[ale] Wandering into the OT tar pit

Mills, John M. Mills.J at ems-t.com
Tue Mar 14 09:27:07 EST 2006


Christopher - 

-----Original Message-----
From: ale-bounces at ale.org [mailto:ale-bounces at ale.org] On Behalf Of
To: ale at ale.org
Christopher Fowler
Sent: Monday, March 13, 2006 9:17 PM
To: Atlanta Linux Enthusiasts
Subject: Re: [ale] Wandering into the OT tar pit (was RE: Wanted:trivial
minicom-type function)

On Mon, 2006-03-13 at 13:33 -0500, Mills, John M. wrote:

> I've had a couple of cases where I straightened up a design as part of
> implementing one or a series of customer requests in a previously
> "standard" product.

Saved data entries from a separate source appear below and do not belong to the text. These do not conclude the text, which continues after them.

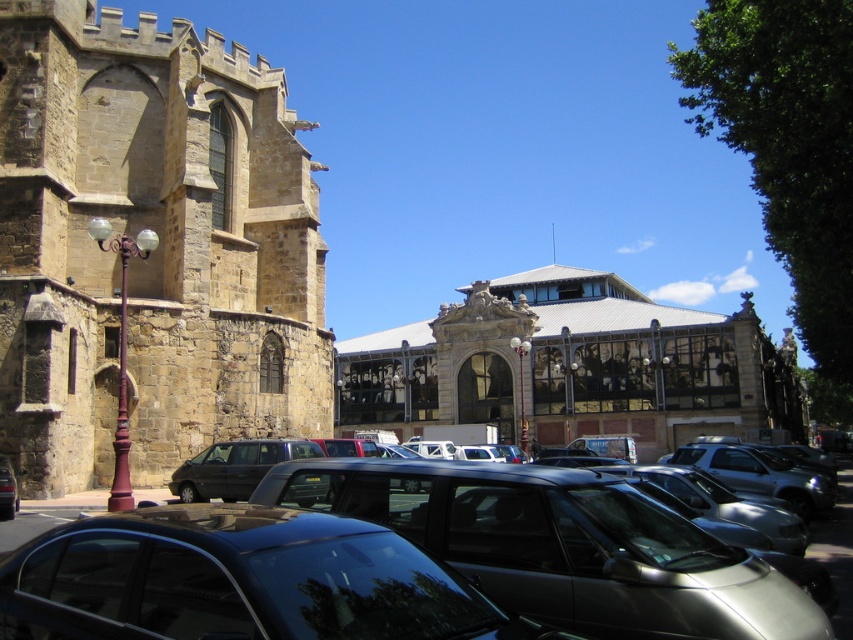
Does stone glass building at center have a lesser height compared to shiny black sedan at lower left?

Incorrect, stone glass building at center's height does not fall short of shiny black sedan at lower left's.

Based on the photo, how much distance is there between stone glass building at center and shiny black sedan at lower left?

stone glass building at center and shiny black sedan at lower left are 325.36 feet apart.

Where is `stone glass building at center`? Image resolution: width=853 pixels, height=640 pixels. stone glass building at center is located at coordinates (572, 365).

You are a GUI agent. You are given a task and a screenshot of the screen. Output one action in this format:
    pyautogui.click(x=<x>, y=<y>)
    Task: Click on the stone glass building at center
    The width and height of the screenshot is (853, 640).
    Given the screenshot: What is the action you would take?
    pyautogui.click(x=572, y=365)

Can you confirm if brown stone church at left is positioned to the right of glossy black car at lower center?

Incorrect, brown stone church at left is not on the right side of glossy black car at lower center.

Which of these two, brown stone church at left or glossy black car at lower center, stands taller?

brown stone church at left is taller.

Which is behind, point (202, 378) or point (277, 627)?

Positioned behind is point (202, 378).

Where is `brown stone church at left`? This screenshot has width=853, height=640. brown stone church at left is located at coordinates (152, 250).

Is stone glass building at center closer to camera compared to metallic cars at lower center?

No, it is not.

Where is `stone glass building at center`? The height and width of the screenshot is (640, 853). stone glass building at center is located at coordinates (572, 365).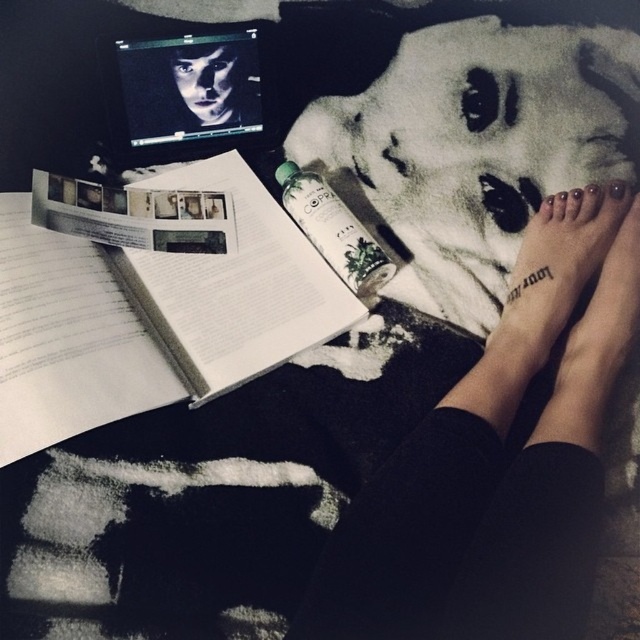
You are looking at the image from above. There are two points marked in the scene. The first point is at coordinates point (461, 550) and the second is at point (497, 136). Which of these points is closer to you?

Point (461, 550) is closer to the viewer than point (497, 136).

You are a person sitting in the scene and want to place a new object at the point represented by point [474,148]. What object is already located there?

The white matte towel at upper center is located at point [474,148].

You are a person sitting at the edge of the frame. You want to reach the point at coordinates point (x=632, y=170) with your hand. Can you comfortably reach it without moving your body?

The point (x=632, y=170) is 29.12 inches away from you, so yes, you can comfortably reach it with your hand without moving your body since the distance is within typical arm reach.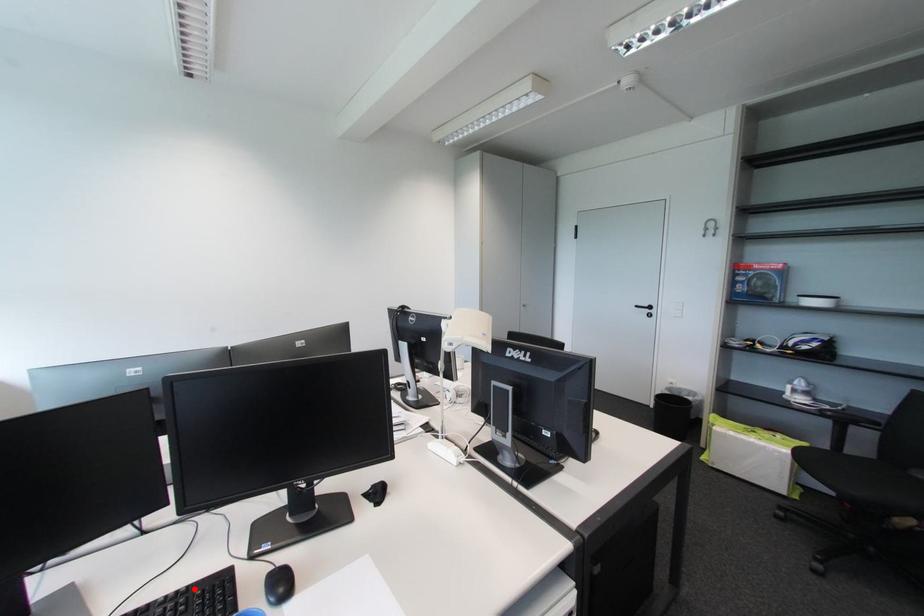
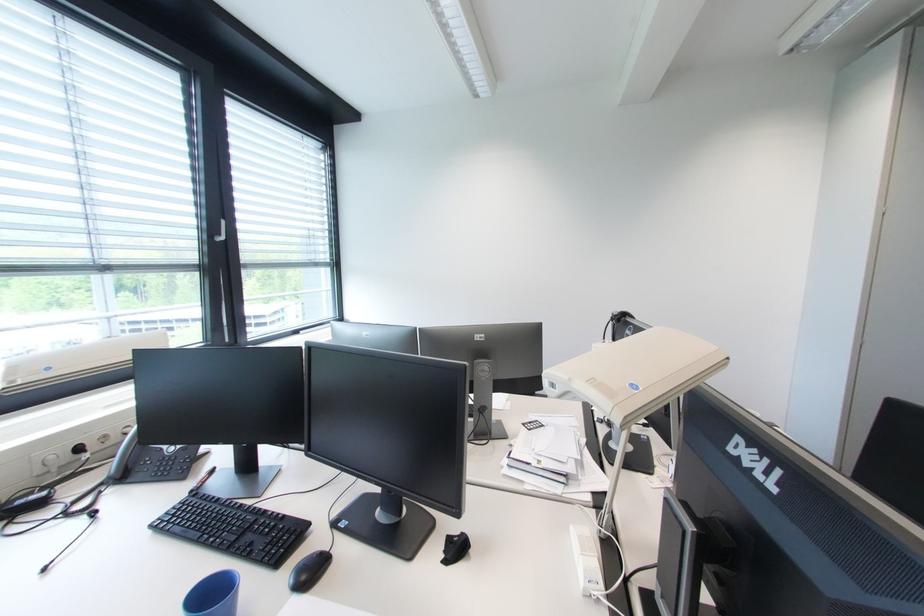
Locate, in the second image, the point that corresponds to the highlighted location in the first image.

(290, 517)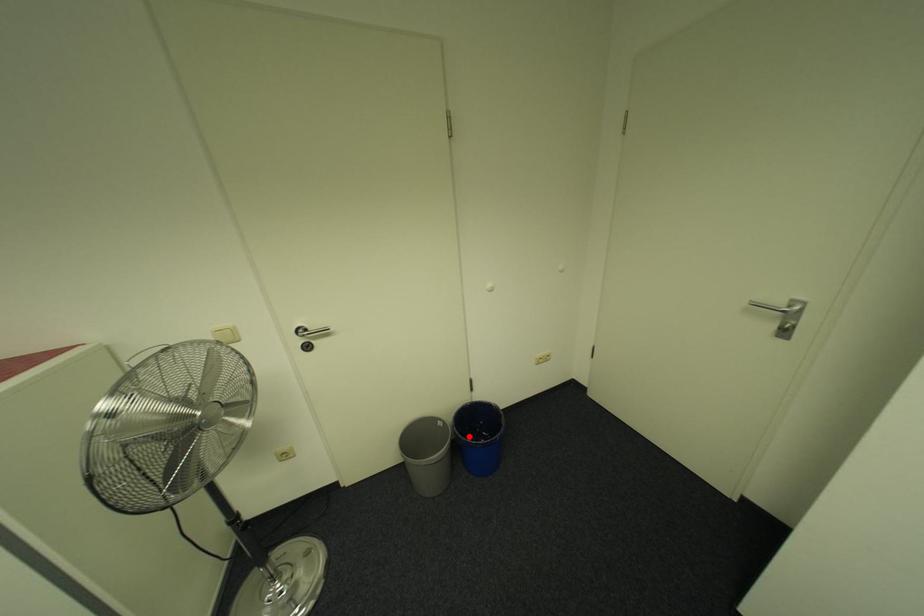
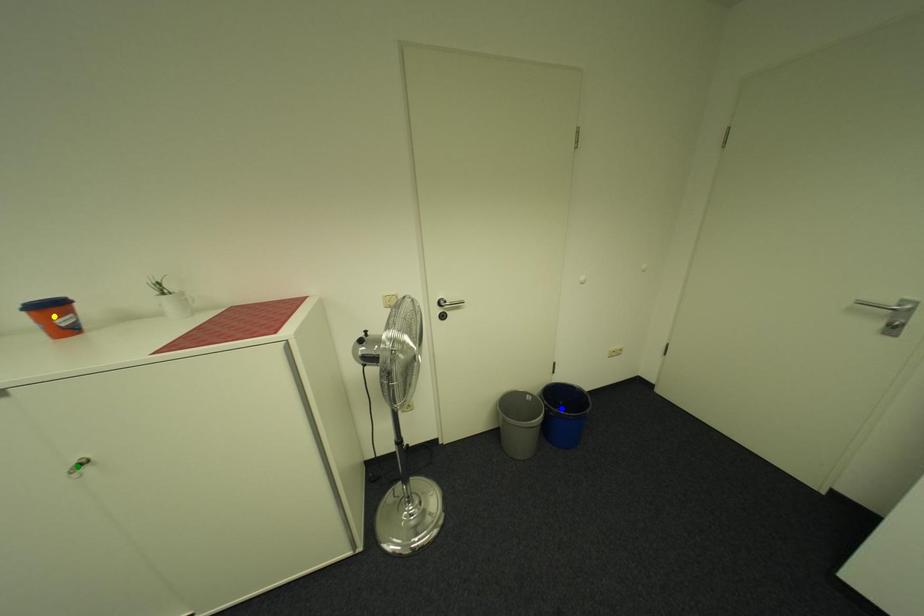
Question: I am providing you with two images of the same scene from different viewpoints. A red point is marked on the first image. You are given multiple points on the second image. Which point in image 2 represents the same 3d spot as the red point in image 1?

Choices:
 (A) yellow point
 (B) blue point
 (C) green point

Answer: (B)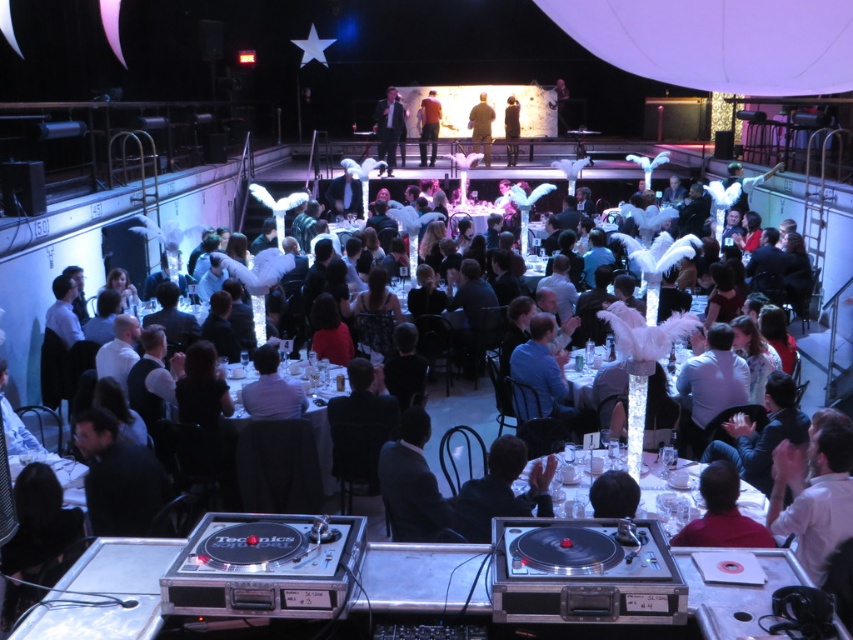
You are standing at the DJ booth and want to move towards the point marked as point (527, 467). However, there is an obstacle at point (277, 406). Will you encounter the obstacle before reaching your destination?

Yes, you will encounter the obstacle at point (277, 406) before reaching point (527, 467) because point (277, 406) is closer to the DJ booth than point (527, 467).

You are a photographer at the event and need to take a group photo of the black leather jacket at center and the khaki fabric jacket at center. Which jacket should you position closer to the camera to ensure both appear equally tall in the photo?

To make both jackets appear equally tall in the photo, position the black leather jacket at center closer to the camera since it has a lesser height compared to the khaki fabric jacket at center.

You are a photographer at the event and need to capture a photo that includes both the matte black suit at upper center and the white feathered centerpiece at center. Which object should you frame first to ensure both fit in the shot?

The matte black suit at upper center is wider than the white feathered centerpiece at center, so you should frame the matte black suit at upper center first to accommodate its larger width in the shot.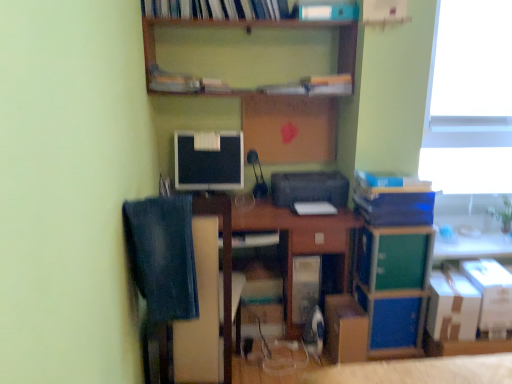
Question: Should I look upward or downward to see blue matte book at upper right, the 1th book from the right?

Choices:
 (A) up
 (B) down

Answer: (A)

Question: Is white cardboard box at lower right, the third cardboard box positioned from the left, at the left side of green matte cabinet at lower right?

Choices:
 (A) yes
 (B) no

Answer: (B)

Question: From a real-world perspective, is white cardboard box at lower right, arranged as the first cardboard box when viewed from the right, over green matte cabinet at lower right?

Choices:
 (A) yes
 (B) no

Answer: (B)

Question: From a real-world perspective, is white cardboard box at lower right, arranged as the first cardboard box when viewed from the right, positioned under green matte cabinet at lower right based on gravity?

Choices:
 (A) yes
 (B) no

Answer: (A)

Question: Is white cardboard box at lower right, the third cardboard box positioned from the left, not inside green matte cabinet at lower right?

Choices:
 (A) yes
 (B) no

Answer: (A)

Question: Considering the relative sizes of white cardboard box at lower right, arranged as the first cardboard box when viewed from the right, and green matte cabinet at lower right in the image provided, is white cardboard box at lower right, arranged as the first cardboard box when viewed from the right, bigger than green matte cabinet at lower right?

Choices:
 (A) no
 (B) yes

Answer: (B)

Question: Is white cardboard box at lower right, arranged as the first cardboard box when viewed from the right, wider than green matte cabinet at lower right?

Choices:
 (A) yes
 (B) no

Answer: (B)

Question: Does denim at left have a greater width compared to green matte cabinet at lower right?

Choices:
 (A) yes
 (B) no

Answer: (A)

Question: Is denim at left looking in the opposite direction of green matte cabinet at lower right?

Choices:
 (A) yes
 (B) no

Answer: (B)

Question: Can you confirm if denim at left is shorter than green matte cabinet at lower right?

Choices:
 (A) yes
 (B) no

Answer: (B)

Question: Does denim at left have a lesser width compared to green matte cabinet at lower right?

Choices:
 (A) no
 (B) yes

Answer: (A)

Question: Is denim at left next to green matte cabinet at lower right?

Choices:
 (A) yes
 (B) no

Answer: (B)

Question: Considering the relative sizes of denim at left and green matte cabinet at lower right in the image provided, is denim at left smaller than green matte cabinet at lower right?

Choices:
 (A) no
 (B) yes

Answer: (A)

Question: From the image's perspective, is blue cardboard book at right, which appears as the 1th book when ordered from the bottom, located beneath satin black monitor at center?

Choices:
 (A) no
 (B) yes

Answer: (B)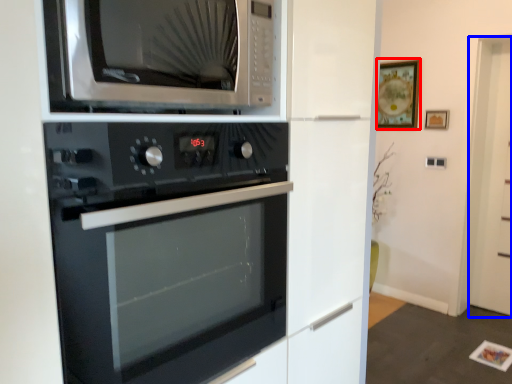
Question: Which point is further to the camera, picture frame (highlighted by a red box) or glass door (highlighted by a blue box)?

Choices:
 (A) picture frame
 (B) glass door

Answer: (A)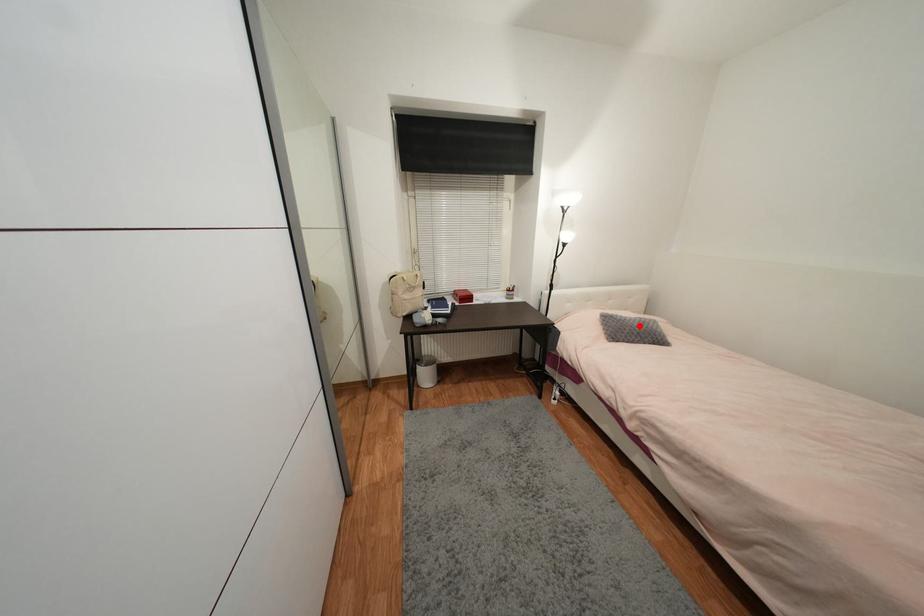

Another occasion is handing the mess off to a
> hapless colleague who is better off to re-do than to fix the ^&%(!!.
> (_NEVER_ with _my_ work, of course ... &8-)
> 

CF> We've got some code that is a _mess_.  It all started with the same
CF> statement that started this thread.  "If just need this feature and
I'll
CF> clean it up later...".  Now we've got working code but a mess.  It
is
CF> even so bad as there is no standard among the apps as to how they
handle
CF> data.  One may use strcat() to append to a string while one will
build
CF> the whole string with snprintf().  

CF> Just tonight I added another module in the code and simply just
copied
CF> what was there.  There are no naming conventions either.  

We probably all have favorite 'war stories' about projects gone wrong. I
keep telling myself, "Design first, code later" but I am too easily
tempted to just start typing.

Legacy code with no documentation is a nightmare of "push it down here
and it comes right back up over there!"

CF> One problem I experienced in the past that was a bad idea is binary
only
CF> config.  We had many devices in the past use this method. It was
CF> required on those devices with slow processors, anemic flash, and
little
CF> memory.  On this device we had a bit more room.  The problem with
binary
CF> config is that any additions or subtractions meant the previous
version
CF> of config was no good.  Very bad.  On that device we are at rev 7
and I
CF> do not intend to see rev 8 :).  The reason why I brought up Mini-XML
is
CF> that I now use it on the new device to store the config in XML
format
CF> when not in use.  

CF> XML -> struct {} -> Shared Memory.
CF> save: Shared Memory -> XML -> Compression -> Encryption -> Flash. 

Thanks for the lead to 'mxml': I've been looking for a small-scale tool
to process XML configs. I'll build it and check it out.